START Passage

Variants & sizes
Same logic, new units — and boards from 6×6 to 16×16.
Variants & sizes
Every technique above still applies in the variants — they just add or reshape the units you check.
X-Sudoku
Classic rules plus both main diagonals must each contain 1–9. The diagonals are two extra units to scan for singles, pairs, and pointing logic. More about X-Sudoku →
The two diagonals (highlighted) behave like extra rows: a digit already on a diagonal can't repeat anywhere else on it.
Jigsaw
Nine irregular connected regions replace the 3×3 boxes. The logic is identical — each region still needs 1–9 exactly once — but the shapes change which cells "see" each other. More about Jigsaw →
Each coloured region must contain 1–9 once, just like a box — but the region's odd shape changes which cells share a unit.
Killer
Dashed cages with target sums replace given digits. On top of classic rules, the cells in a cage must add up to the target with no repeats — so cage-sum combinations become a technique of their own (a 3-cell cage summing to 7 can only be 1+2+4). More about Killer →
A 3-cell cage summing to 7 can only be {1, 2, 4} — so 3, 5, 6, 7, 8, 9 are removed from every cell in the cage.

END Passage

__Task item__
Continue the Sudoku variants passage from its final sentence. The data that follows is separate material and is not part of the Sudoku variants passage.

START Material shown

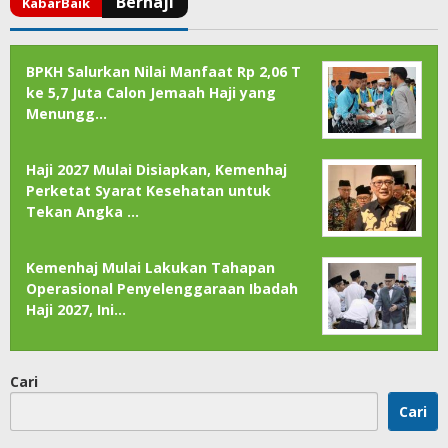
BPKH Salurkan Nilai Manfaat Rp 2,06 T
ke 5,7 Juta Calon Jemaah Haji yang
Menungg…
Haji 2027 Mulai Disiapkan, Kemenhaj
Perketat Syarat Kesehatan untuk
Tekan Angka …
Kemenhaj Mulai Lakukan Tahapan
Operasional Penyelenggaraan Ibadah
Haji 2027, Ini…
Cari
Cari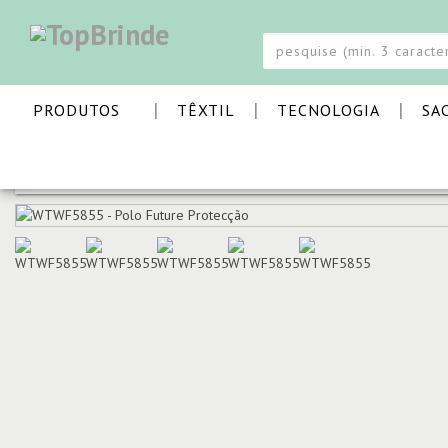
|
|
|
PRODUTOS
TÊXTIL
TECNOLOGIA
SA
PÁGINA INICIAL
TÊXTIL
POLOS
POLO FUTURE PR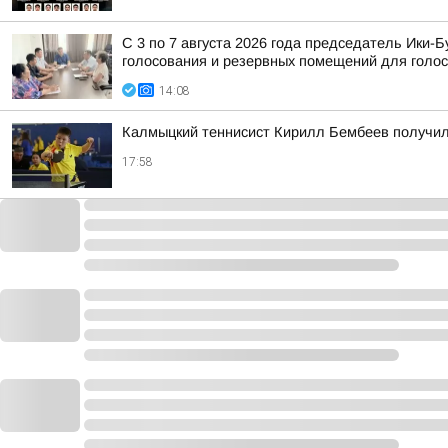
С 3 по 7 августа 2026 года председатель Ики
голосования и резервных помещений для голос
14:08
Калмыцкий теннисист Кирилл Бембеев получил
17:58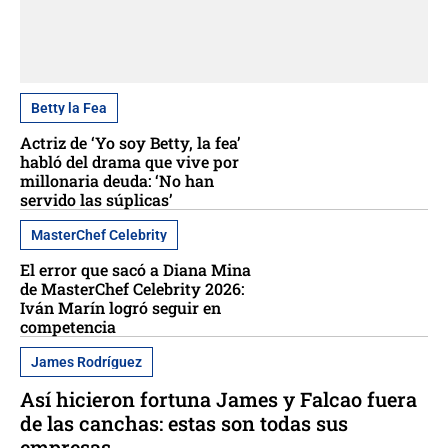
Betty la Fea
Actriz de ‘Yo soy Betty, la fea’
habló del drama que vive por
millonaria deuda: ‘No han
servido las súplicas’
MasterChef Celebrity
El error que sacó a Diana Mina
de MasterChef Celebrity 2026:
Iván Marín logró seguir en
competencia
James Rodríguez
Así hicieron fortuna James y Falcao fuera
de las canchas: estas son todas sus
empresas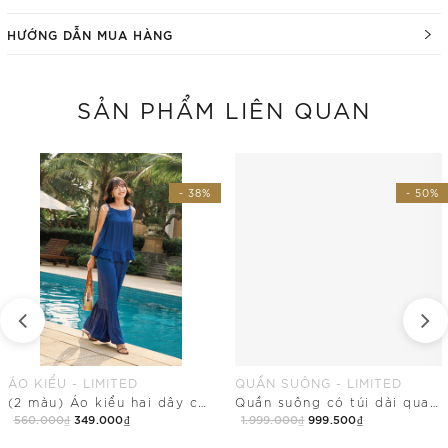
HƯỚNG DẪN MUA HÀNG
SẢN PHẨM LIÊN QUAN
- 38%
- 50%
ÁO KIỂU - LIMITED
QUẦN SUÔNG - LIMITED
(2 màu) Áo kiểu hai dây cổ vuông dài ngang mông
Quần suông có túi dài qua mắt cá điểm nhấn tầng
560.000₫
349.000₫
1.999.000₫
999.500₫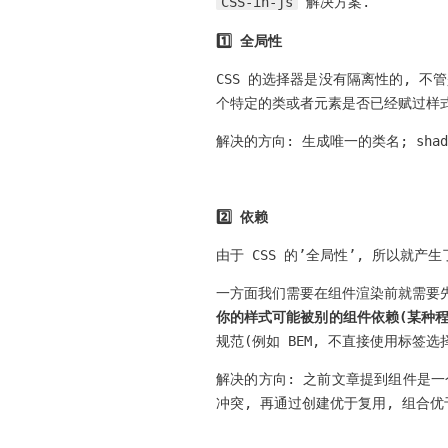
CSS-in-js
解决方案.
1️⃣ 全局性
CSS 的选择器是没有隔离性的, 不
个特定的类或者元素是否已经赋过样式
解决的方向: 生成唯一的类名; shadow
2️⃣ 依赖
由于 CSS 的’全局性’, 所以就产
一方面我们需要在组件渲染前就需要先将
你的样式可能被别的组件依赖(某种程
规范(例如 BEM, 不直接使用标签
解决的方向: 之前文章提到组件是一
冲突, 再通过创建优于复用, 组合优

END Material shown
START Material shown

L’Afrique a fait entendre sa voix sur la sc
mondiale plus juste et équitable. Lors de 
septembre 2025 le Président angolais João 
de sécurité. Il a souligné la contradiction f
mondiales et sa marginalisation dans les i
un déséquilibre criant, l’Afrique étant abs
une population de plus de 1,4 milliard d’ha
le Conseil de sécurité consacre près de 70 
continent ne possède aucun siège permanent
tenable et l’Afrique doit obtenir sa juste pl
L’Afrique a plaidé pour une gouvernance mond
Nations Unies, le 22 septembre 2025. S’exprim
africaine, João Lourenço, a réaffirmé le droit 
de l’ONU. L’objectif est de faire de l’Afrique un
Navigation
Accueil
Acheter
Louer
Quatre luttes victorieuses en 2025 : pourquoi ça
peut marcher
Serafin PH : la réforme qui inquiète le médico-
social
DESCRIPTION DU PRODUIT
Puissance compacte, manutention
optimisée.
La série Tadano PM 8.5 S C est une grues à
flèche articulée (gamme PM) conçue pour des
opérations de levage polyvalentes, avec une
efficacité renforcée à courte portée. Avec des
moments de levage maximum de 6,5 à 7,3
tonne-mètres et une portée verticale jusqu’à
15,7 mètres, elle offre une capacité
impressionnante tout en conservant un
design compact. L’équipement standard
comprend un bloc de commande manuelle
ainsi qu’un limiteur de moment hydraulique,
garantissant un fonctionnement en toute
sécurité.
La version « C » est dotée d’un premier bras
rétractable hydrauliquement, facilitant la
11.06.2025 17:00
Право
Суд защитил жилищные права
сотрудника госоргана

END Material shown
START Material shown

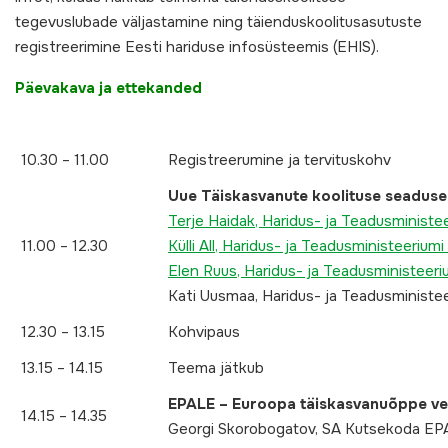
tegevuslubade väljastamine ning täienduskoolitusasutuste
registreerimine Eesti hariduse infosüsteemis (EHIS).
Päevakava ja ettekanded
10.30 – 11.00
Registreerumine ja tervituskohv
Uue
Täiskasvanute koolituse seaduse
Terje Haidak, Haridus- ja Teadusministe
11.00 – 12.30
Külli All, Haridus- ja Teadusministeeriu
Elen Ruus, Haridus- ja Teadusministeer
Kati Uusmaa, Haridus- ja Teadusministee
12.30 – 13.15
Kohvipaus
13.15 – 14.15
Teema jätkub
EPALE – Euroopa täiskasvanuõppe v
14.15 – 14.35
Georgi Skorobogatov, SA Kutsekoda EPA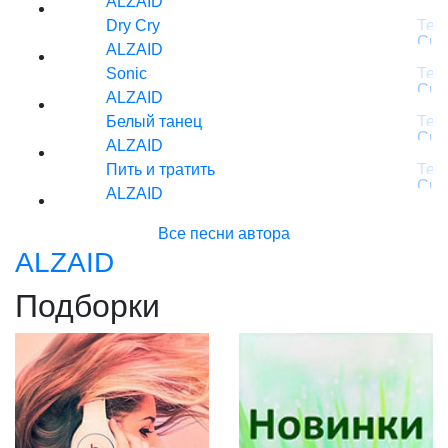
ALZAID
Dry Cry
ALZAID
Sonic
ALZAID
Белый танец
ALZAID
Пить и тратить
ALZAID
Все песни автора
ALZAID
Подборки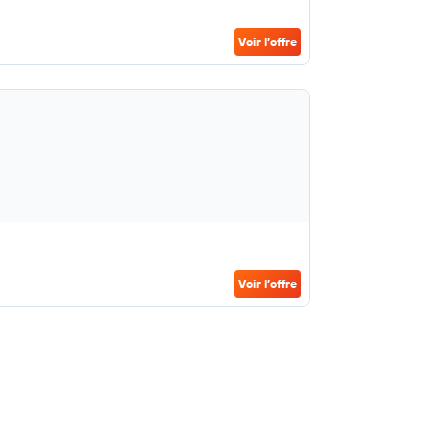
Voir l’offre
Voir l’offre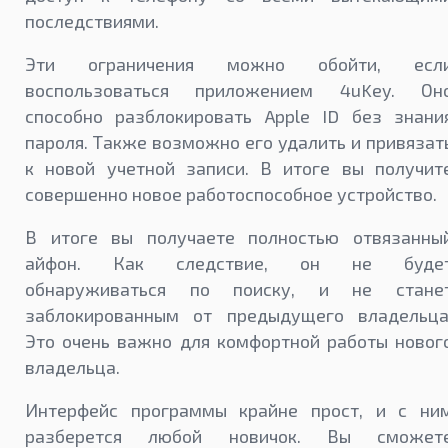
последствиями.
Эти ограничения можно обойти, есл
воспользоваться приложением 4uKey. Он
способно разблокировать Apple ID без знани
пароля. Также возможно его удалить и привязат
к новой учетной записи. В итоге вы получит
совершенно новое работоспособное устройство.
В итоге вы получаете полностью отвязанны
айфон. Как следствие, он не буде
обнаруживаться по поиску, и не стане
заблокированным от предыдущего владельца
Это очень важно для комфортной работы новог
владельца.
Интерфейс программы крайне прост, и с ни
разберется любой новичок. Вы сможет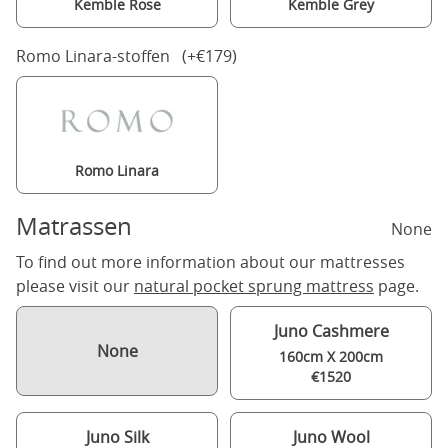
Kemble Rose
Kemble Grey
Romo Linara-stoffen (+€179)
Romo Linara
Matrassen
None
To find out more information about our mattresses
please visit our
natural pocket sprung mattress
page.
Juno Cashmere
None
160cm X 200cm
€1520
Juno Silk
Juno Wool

END Material shown

__Response to this exercise__
Board sizes
Stillgrid plays at more than one size:
- 6×6 — 2×3 boxes, digits 1–6. A gentle introduction; the same row/column/box logic on a smaller board.
- 9×9 — the classic board everything above is taught on.
- 16×16 — 4×4 boxes, digits shown as 1–9 then A–G. Much larger; best on a bigger screen. Currently available for Classic and X-Sudoku.
Common questions
How is sudoku difficulty graded on Stillgrid?
Stillgrid grades each puzzle by the hardest solving technique it actually requires, not by clue count. You can choose Easy, which solves with naked and hidden singles; Medium, which needs pairs and pointing; or Nightmare, which needs advanced patterns like X-Wing, Swordfish, XY-Wing, or chains.
Is Stillgrid free?
Yes. Every puzzle, variant, and size is free to play, with no signup needed to start a puzzle.